On October 5, Family & Children’s Society honored staff and community members for outstanding service. Congratulations to Home Care Aide Sally Tomanek who was recognized for 30 years of service; Leadership Award Winner Holli Stayton, a Psychiatric Nurse Practitioner with Family & Children’s; and Esther W. Couper Award Winner Dr. Laura Bronstein, Binghamton University’s Dean of the College of Community and Public Affairs.
Tomanek has been a valued employee of the Home Care program for three decades, something few have achieved. In fact, she is one of only seven staff to reach this milestone in the 75 year history of the agency. Her dedication to the individuals we serve through the Home Care program has led to the overall success of this vital community service.
Stayton was selected for the Leadership Award for being “the epitome of the expression ‘leads by example’” as described by her nominator. Criteria for selection include excellence in leadership, fostering open interaction, building teamwork, improving quality of care and improving him/herself personally and professionally. Stayton was recognized for taking on a leadership role during staff transitions — managing her existing caseload as well as additional clients and serving as an exceptional model for teamwork and professionalism by putting clients first, and demonstrating effective communication and productivity. Said her nominator, “Holli receives consistently high praise from the children and parents with whom she works.”
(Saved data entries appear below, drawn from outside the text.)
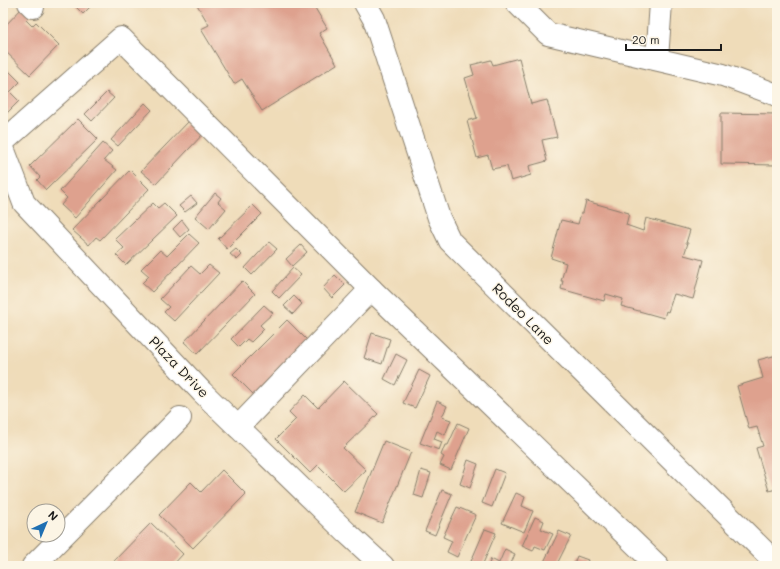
<svg xmlns="http://www.w3.org/2000/svg" width="780" height="569" viewBox="0 0 780 569" font-family="Mali,sans-serif">
	<style>
		.building { fill: #dea18e }
		.lines { fill: none; stroke-linecap: round; stroke-linejoin: round }
		.minor-casing { stroke: #867c6a; stroke-width: 24 }
		.minor { stroke: #fff; stroke-width: 22 }
		.labels { text-anchor: middle; stroke-width: 3; stroke-linejoin: round; paint-order: stroke }
		.street-label { font-size: 14px; fill: #1c1c1c; stroke: #fcf5e5 }
	</style>
	<rect width="100%" height="100%" fill="#fcf5e5"/>
	<filter id="ink" filterUnits="userSpaceOnUse"><feTurbulence type="fractalNoise" baseFrequency=".025" numOctaves="2"/><feDisplacementMap in="SourceGraphic" scale="8" xChannelSelector="R" yChannelSelector="G"/><feConvolveMatrix kernelMatrix="1 2 1 2 8 2 1 2 1" color-interpolation-filters="sRGB"/></filter>
	<filter id="wash" filterUnits="userSpaceOnUse"><feTurbulence type="fractalNoise" baseFrequency=".012" numOctaves="4" result="noise"/><feDisplacementMap in="SourceGraphic" scale="16" xChannelSelector="R" yChannelSelector="G"/><feGaussianBlur stdDeviation="0.9" result="paint"/><feColorMatrix in="noise" values="0 0 0 0 0 0 0 0 0 0 0 0 0 0 0 0 0 1.4 0 .05"/><feComposite in="paint" operator="in"/></filter>
	<g filter="url(#wash)">
		<rect width="100%" height="100%" fill="#efdcb9"/>
		<g id="blocks">
			<g class="building">
				<path d="M72,3H94L83,14Z"/>
				<path d="M196,3H312L327,28L319,33L337,64L262,111L242,79L234,84L201,29L209,25Z"/>
				<path d="M23,7L31,15L26,20L32,26L36,22L59,45L30,75L3,49V28Z"/>
				<path d="M519,58L531,104L547,100L557,137L542,140L547,161L529,166L531,175L511,181L507,166L492,169L488,155L477,158L467,121L477,118L465,78L474,75L471,65L491,60L493,65Z"/>
				<path d="M3,65L20,82L10,92L19,101L4,116L3,115Z"/>
				<path d="M107,92L114,98L92,121L85,114Z"/>
				<path d="M145,103L152,110L118,146L111,140Z"/>
				<path d="M721,113L777,114V165L721,164Z"/>
				<path d="M78,119L98,139L46,190L37,180L40,177L30,166Z"/>
				<path d="M190,120L204,133L156,184L141,171Z"/>
				<path d="M103,143L112,151L104,160L117,170L75,218L61,205L67,198L60,191Z"/>
				<path d="M130,170L149,189L100,240L96,237L89,245L72,230Z"/>
				<path d="M215,193L221,198L218,202L226,209L209,229L195,217Z"/>
				<path d="M191,196L197,203L185,212L179,206Z"/>
				<path d="M586,201L629,213L626,225L643,231L646,218L690,230L686,243H688L684,255L703,260L693,299L674,294L668,312L666,311L664,318L621,306L623,299L606,294L604,301L561,289L563,281H561L566,263L551,258L561,220L578,224L581,213H583Z"/>
				<path d="M153,203L158,208L164,203L177,216L126,265L116,255L124,248L115,239Z"/>
				<path d="M253,205L262,214L227,249L218,239Z"/>
				<path d="M182,220L189,229L180,237L173,229Z"/>
				<path d="M189,234L199,243L152,292L142,283L149,276L141,269L160,250L167,256Z"/>
				<path d="M269,242L277,249L252,275L245,268Z"/>
				<path d="M301,245L307,252L292,266L286,259Z"/>
				<path d="M236,249L242,255L237,260L230,254Z"/>
				<path d="M209,265L219,273L174,321L164,312L169,307L160,299L191,266L200,274Z"/>
				<path d="M293,268L301,275L279,298L272,291Z"/>
				<path d="M335,275L345,285L332,298L323,288Z"/>
				<path d="M242,281L255,294L197,354L184,342Z"/>
				<path d="M294,296L302,304L293,314L284,306Z"/>
				<path d="M264,305L273,313L260,325L264,329L251,342L247,339L239,347L231,339Z"/>
				<path d="M287,320L311,344L257,398L233,374Z"/>
				<path d="M372,333L390,339L382,364L364,358Z"/>
				<path d="M396,354L407,360L395,385L384,379Z"/>
				<path d="M777,355V491L776,489L769,491L756,448L763,446L757,427L749,429L737,386L763,378L758,360Z"/>
				<path d="M419,370L430,376L415,408L403,403Z"/>
				<path d="M344,381L378,414L343,448L366,470L344,491L318,465L310,473L276,439L296,419L289,412L305,395L318,408Z"/>
				<path d="M437,401L447,406L442,417L451,420L445,435L437,431L434,439L442,442L439,450L420,443Z"/>
				<path d="M458,423L469,428L451,470L440,465L444,457L441,455L445,445H448Z"/>
				<path d="M384,441L411,452L382,523L355,512Z"/>
				<path d="M468,460L478,464L470,488L460,484Z"/>
				<path d="M495,469L505,473L492,507L482,503Z"/>
				<path d="M222,470L246,494L193,548L159,515L191,482L201,492Z"/>
				<path d="M421,470L431,473L423,498L414,495Z"/>
				<path d="M442,490L452,494L435,535L425,531Z"/>
				<path d="M516,493L525,497L522,506L533,511L524,532L502,523Z"/>
				<path d="M457,507L476,515L457,557L447,552L452,541L443,537Z"/>
				<path d="M535,517L544,521L541,529L553,534L545,550L535,546L533,551L522,546Z"/>
				<path d="M151,523L183,554L172,566H109Z"/>
				<path d="M485,529L496,533L482,566H469Z"/>
				<path d="M559,531L571,536L556,566H542Z"/>
				<path d="M505,549L515,554L510,566H488L491,559L499,563Z"/>
				<path d="M577,556L588,560L586,566H573Z"/>
			</g>
		</g>
	</g>
	<g filter="url(#ink)">
		<use href="#blocks" fill-opacity="0" stroke="#867c6a" stroke-width="1"/>
		<g class="lines">
			<g class="minor-casing">
				<g id="minor">
					<path d="M29,3L33,7"/>
					<path d="M365,3L374,19L439,218L450,241L777,564"/>
					<path d="M517,3L548,34L723,75L777,95"/>
					<path d="M657,59L661,3"/>
					<path d="M3,142L121,38L371,289L658,566"/>
					<path d="M3,148L24,203L202,392L347,533L383,566"/>
					<path d="M238,427L371,289"/>
					<path d="M33,566L180,418"/>
				</g>
			</g>
			<use href="#minor" class="minor"/>
		</g>
	</g>
	<g class="labels">
		<g class="street-label">
			<text transform="translate(523 314) rotate(45)" y="5">Rodeo Lane</text>
			<text transform="translate(179 367) rotate(46)" y="5">Plaza Drive</text>
		</g>
	</g>
	<rect width="780" height="569" fill="none" stroke="#fcf5e5" stroke-width="16"/>
	<g transform="translate(46 523) rotate(44)"><circle r="19" fill="#fcf5e5" stroke="#a29e95"/>
	<path d="M0-3L7 15L0 10L-7 15Z" fill="#1f6fb2"/>
	<text y="-6" font-size="11" font-weight="bold" text-anchor="middle" fill="#1c1c1c">N</text>
	</g>
	<path d="M626 44v6h95v-6" fill="none" stroke="#1c1c1c" stroke-width="2"/>
	<text x="632" y="44" font-size="12" fill="#1c1c1c" stroke="#fcf5e5" stroke-width="3" paint-order="stroke">20 m</text>
</svg>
Dr. Bronstein was named Family & Children’s Society’s 2017 Esther W. Couper Memorial Award recipient. The Couper Award was established in 2001 to recognize outstanding service and dedication to the children and families of our community. Dr. Bronstein was selected for her role as a founding member of the University’s Department of Social Work, and as someone who has always focused her energies on behalf of the community’s aging population, adolescents and children.
In addition to her academic responsibilities, Dr. Bronstein works with agencies and schools to write grants. From 2009 to 2013, she helped develop and lead the Safe Schools-Healthy Students grant, which garnered $3.2 million for nine local school districts to address violence, mental health, early childhood education, substance abuse and psychosocial issues that impede academic success. This grant laid the foundation for the Broome County Promise Zone, which promotes equity for children from low-income families through school partnerships. According to her nominator Patricia Gazdagrace, Dr. Bronstein does not stop when challenges present themselves – she becomes even more determined to find a new approach to address barriers and help families. She has left “a huge footprint” in the community because of what she does for others. Said Gazdagrace, “Dr. Bronstein personifies exactly what the Couper award celebrates: an individual whose work is to elevate the lives of others and honor their voices. The Couper family would be proud of this scholar and activist for social justice, and friend to all who reside in our community.”
Congratulations to these three outstanding individuals!